(Extracted data entries)

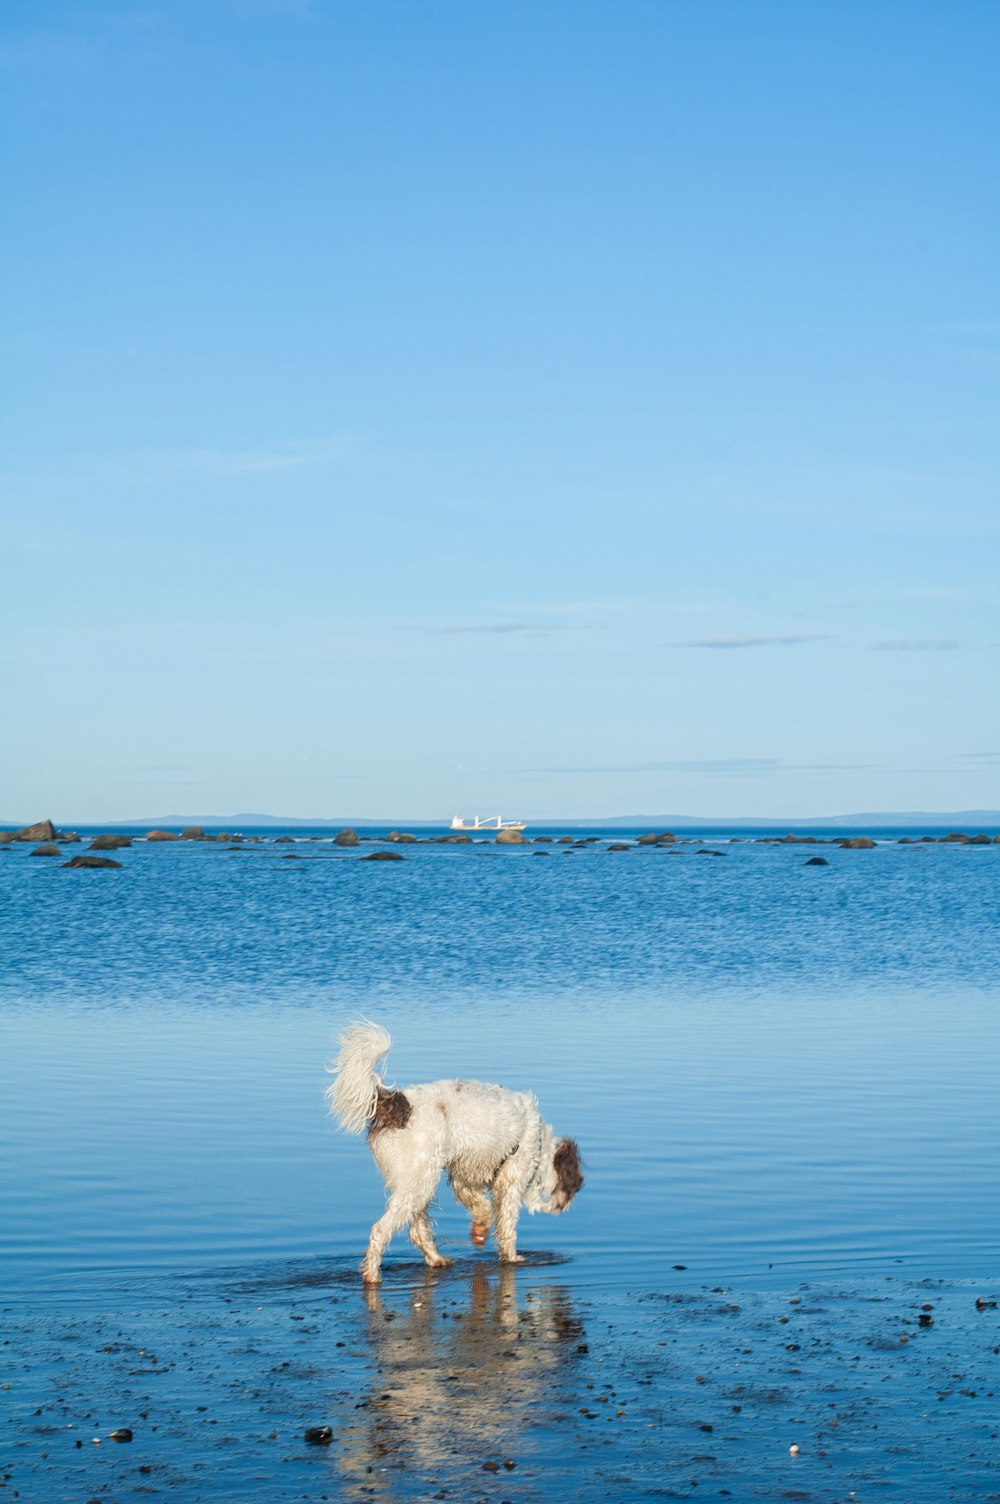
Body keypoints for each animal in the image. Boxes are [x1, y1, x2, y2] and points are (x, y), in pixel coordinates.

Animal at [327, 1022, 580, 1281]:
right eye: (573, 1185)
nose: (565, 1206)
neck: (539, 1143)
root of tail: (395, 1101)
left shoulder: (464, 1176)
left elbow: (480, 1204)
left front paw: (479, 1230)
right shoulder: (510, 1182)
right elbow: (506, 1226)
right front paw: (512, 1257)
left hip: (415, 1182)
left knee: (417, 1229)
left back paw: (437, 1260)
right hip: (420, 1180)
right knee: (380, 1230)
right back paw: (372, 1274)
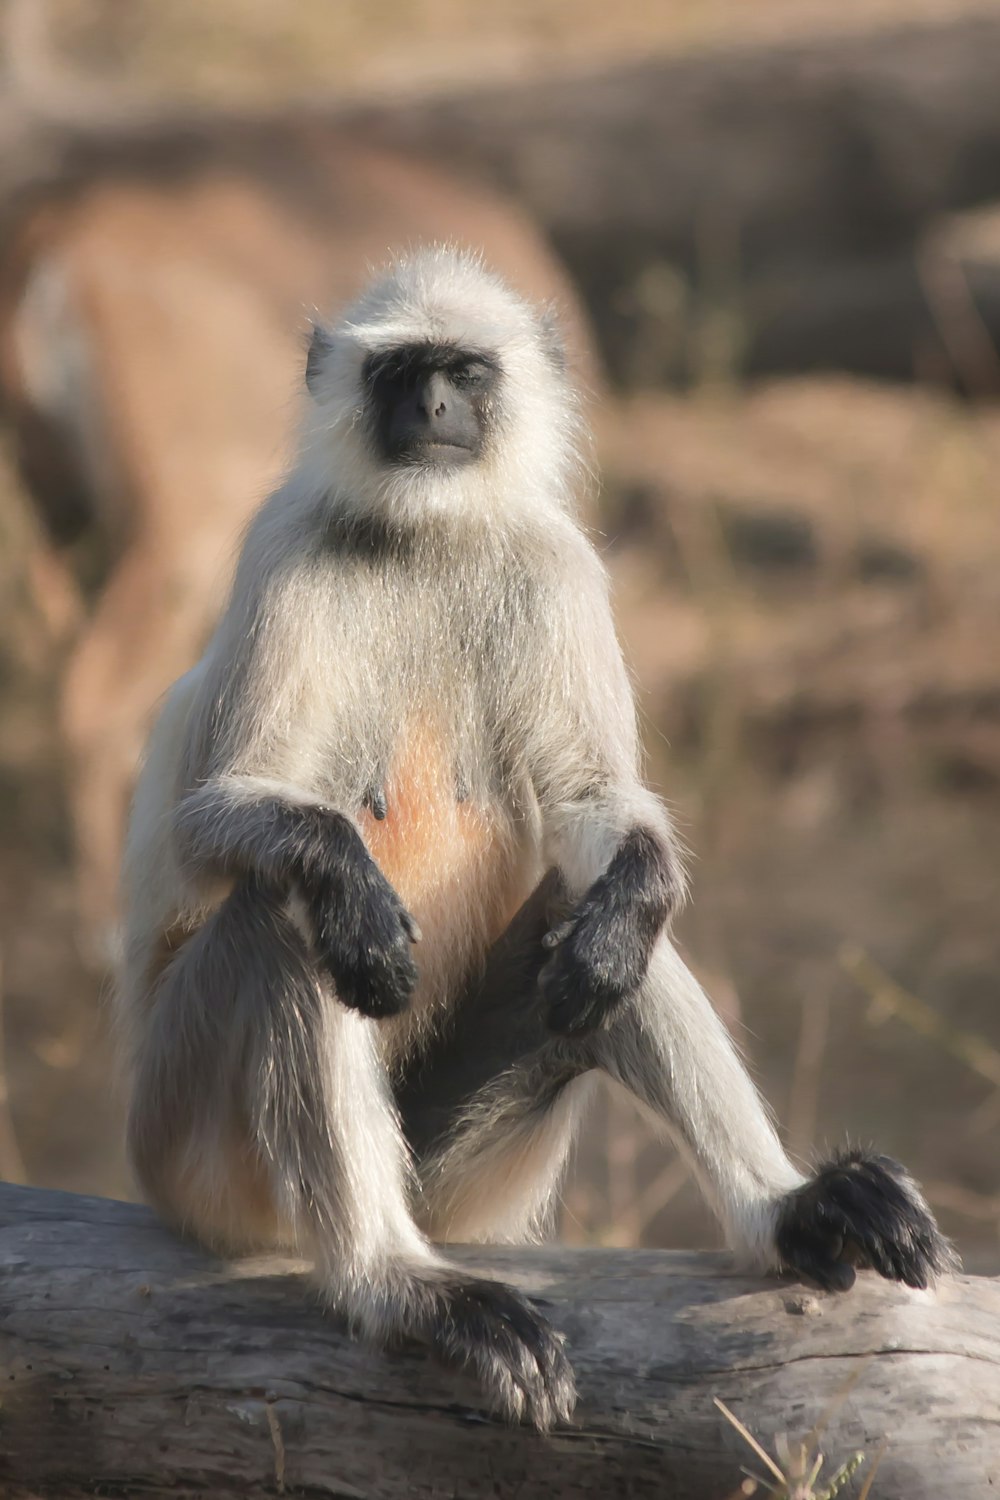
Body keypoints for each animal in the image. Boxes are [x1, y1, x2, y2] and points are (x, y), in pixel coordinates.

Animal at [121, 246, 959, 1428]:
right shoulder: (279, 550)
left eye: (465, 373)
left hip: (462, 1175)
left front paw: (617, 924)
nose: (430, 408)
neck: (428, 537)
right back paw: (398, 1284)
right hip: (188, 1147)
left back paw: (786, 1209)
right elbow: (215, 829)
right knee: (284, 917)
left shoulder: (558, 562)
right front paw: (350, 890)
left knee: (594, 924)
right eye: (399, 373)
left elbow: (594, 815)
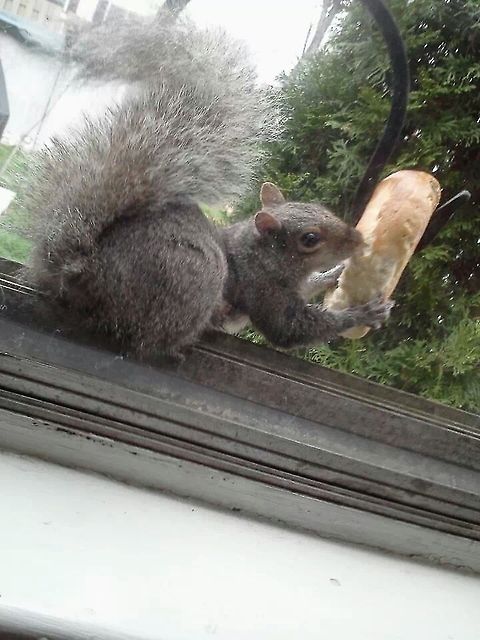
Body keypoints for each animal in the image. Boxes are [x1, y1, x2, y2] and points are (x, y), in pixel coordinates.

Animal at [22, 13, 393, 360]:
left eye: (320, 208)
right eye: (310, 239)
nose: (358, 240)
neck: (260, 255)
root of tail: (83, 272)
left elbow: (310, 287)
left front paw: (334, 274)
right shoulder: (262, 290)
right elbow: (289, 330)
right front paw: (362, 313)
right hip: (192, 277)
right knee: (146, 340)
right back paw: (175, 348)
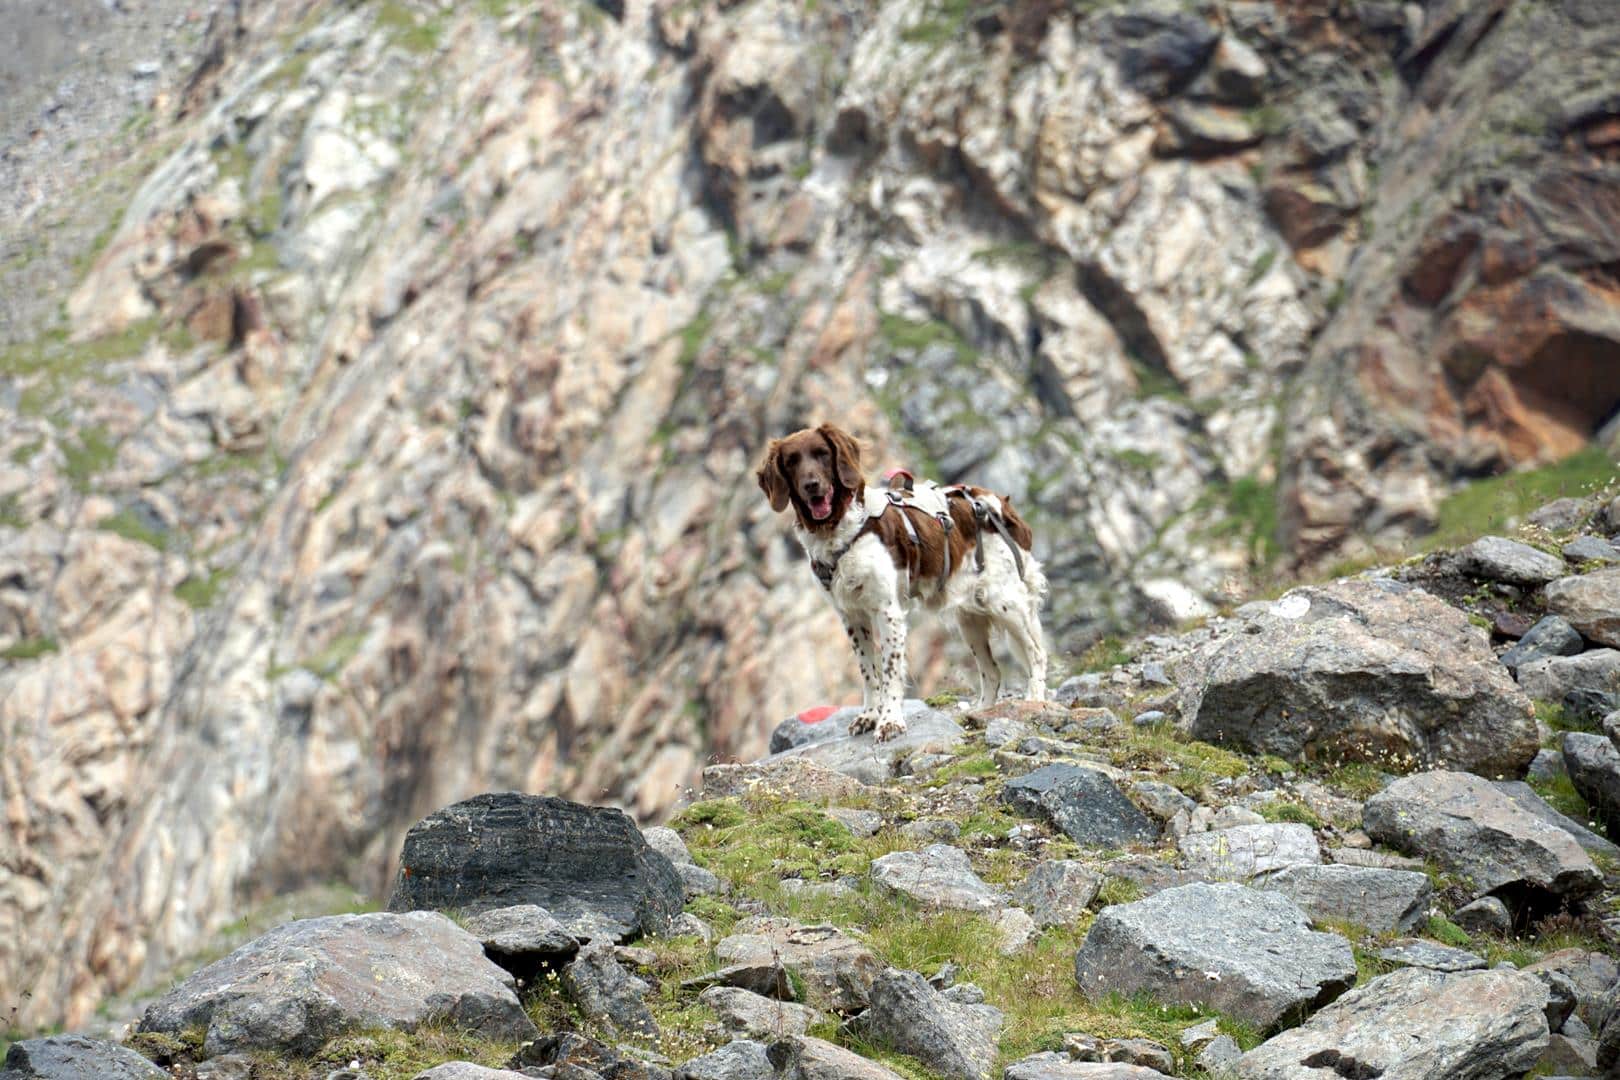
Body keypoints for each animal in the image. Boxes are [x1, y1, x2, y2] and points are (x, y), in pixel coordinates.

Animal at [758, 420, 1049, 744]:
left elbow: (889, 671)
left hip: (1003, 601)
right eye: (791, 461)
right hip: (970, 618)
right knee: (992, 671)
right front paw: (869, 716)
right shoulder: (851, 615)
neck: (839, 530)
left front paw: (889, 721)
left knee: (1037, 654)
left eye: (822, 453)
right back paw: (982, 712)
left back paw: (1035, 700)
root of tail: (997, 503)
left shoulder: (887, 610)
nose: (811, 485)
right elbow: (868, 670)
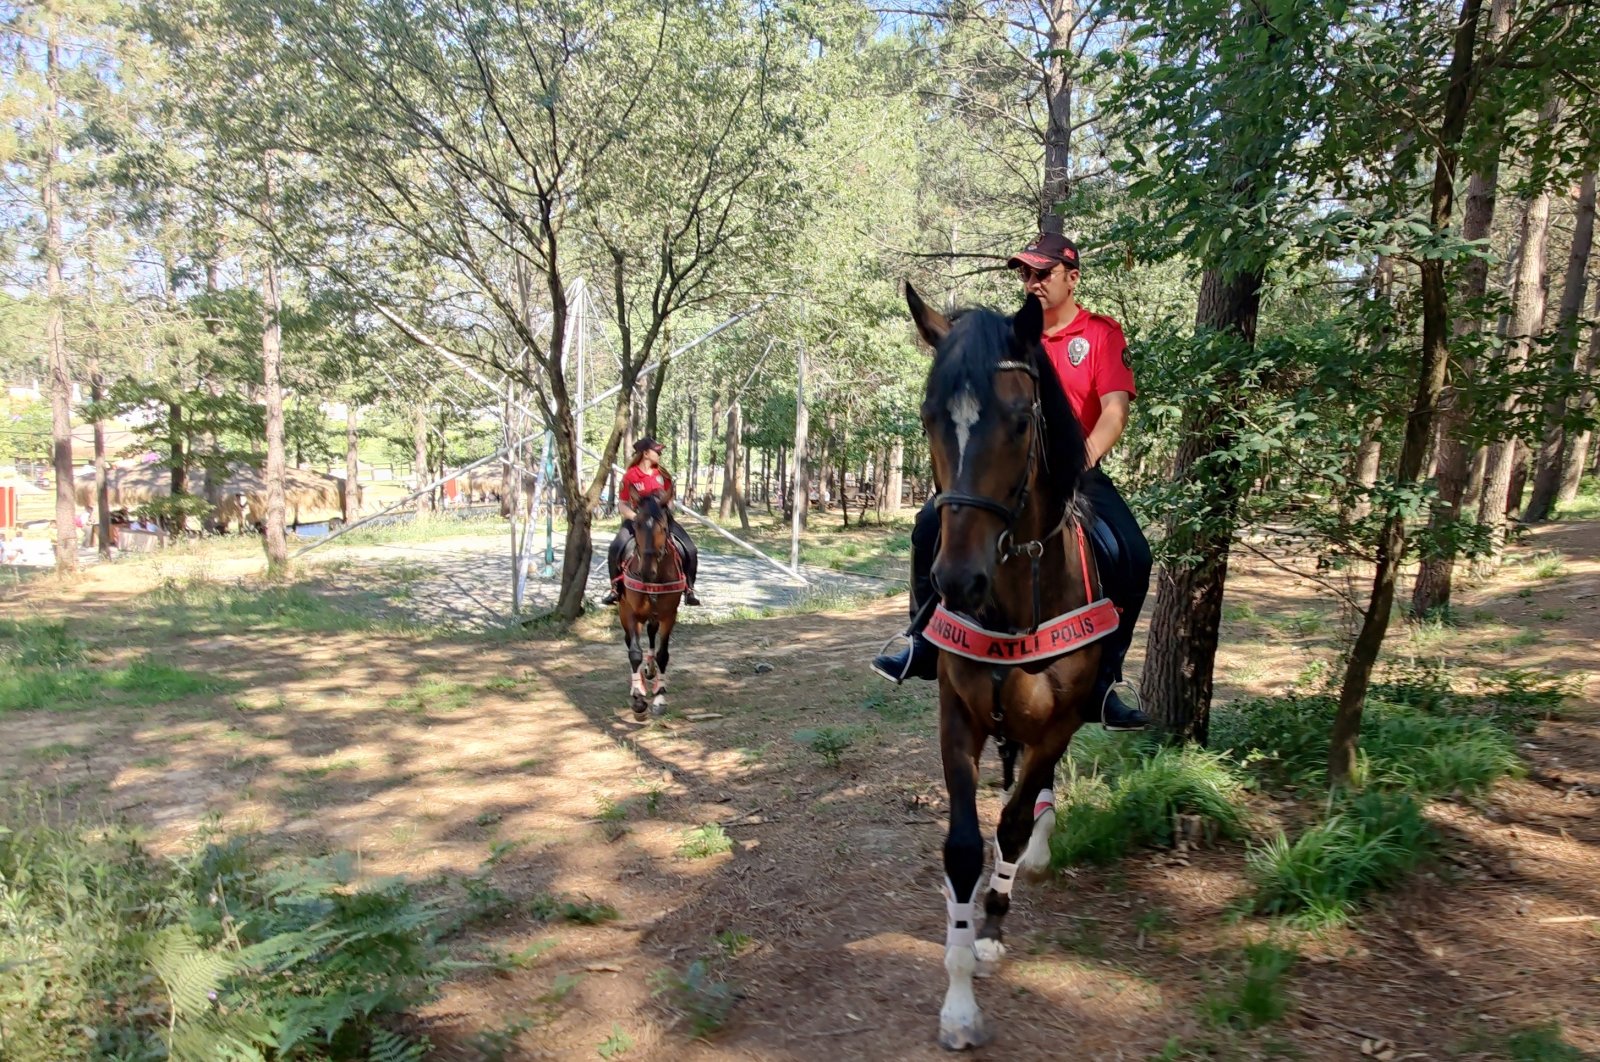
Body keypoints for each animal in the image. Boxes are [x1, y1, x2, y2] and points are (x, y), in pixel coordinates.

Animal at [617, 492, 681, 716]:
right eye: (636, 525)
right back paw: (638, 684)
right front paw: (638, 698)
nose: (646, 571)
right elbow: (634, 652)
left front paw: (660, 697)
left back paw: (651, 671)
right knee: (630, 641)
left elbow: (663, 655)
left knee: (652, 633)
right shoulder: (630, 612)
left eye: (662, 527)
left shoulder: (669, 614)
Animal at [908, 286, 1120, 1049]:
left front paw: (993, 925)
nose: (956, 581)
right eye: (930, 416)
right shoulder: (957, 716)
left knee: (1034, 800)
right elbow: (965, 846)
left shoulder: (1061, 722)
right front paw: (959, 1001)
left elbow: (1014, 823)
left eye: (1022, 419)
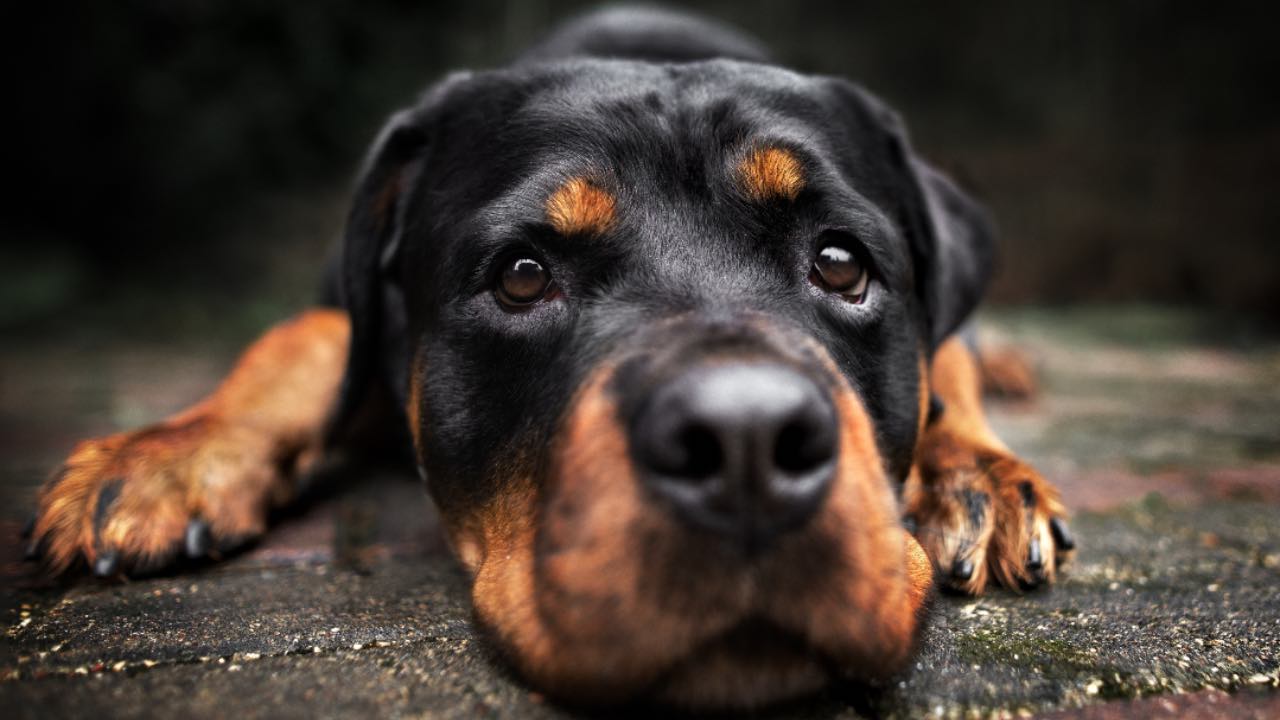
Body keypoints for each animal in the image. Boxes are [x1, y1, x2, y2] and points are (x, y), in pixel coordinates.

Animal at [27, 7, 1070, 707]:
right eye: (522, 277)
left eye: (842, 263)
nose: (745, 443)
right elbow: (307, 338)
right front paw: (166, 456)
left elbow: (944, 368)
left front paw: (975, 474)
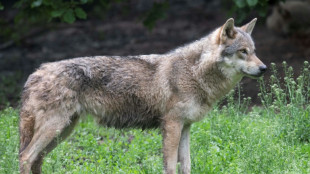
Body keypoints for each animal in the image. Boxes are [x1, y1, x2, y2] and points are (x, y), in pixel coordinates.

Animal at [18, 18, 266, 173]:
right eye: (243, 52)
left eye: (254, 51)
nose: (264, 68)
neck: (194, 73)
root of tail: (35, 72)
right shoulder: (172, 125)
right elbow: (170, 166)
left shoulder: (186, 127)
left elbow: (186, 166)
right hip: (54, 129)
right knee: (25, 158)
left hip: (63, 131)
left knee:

** Activity **
Every line above that carries the string "root" should be copied.

** Expected answer **
root of tail: (395, 1101)
root of tail: (83, 272)
root of tail: (997, 503)
root of tail: (35, 72)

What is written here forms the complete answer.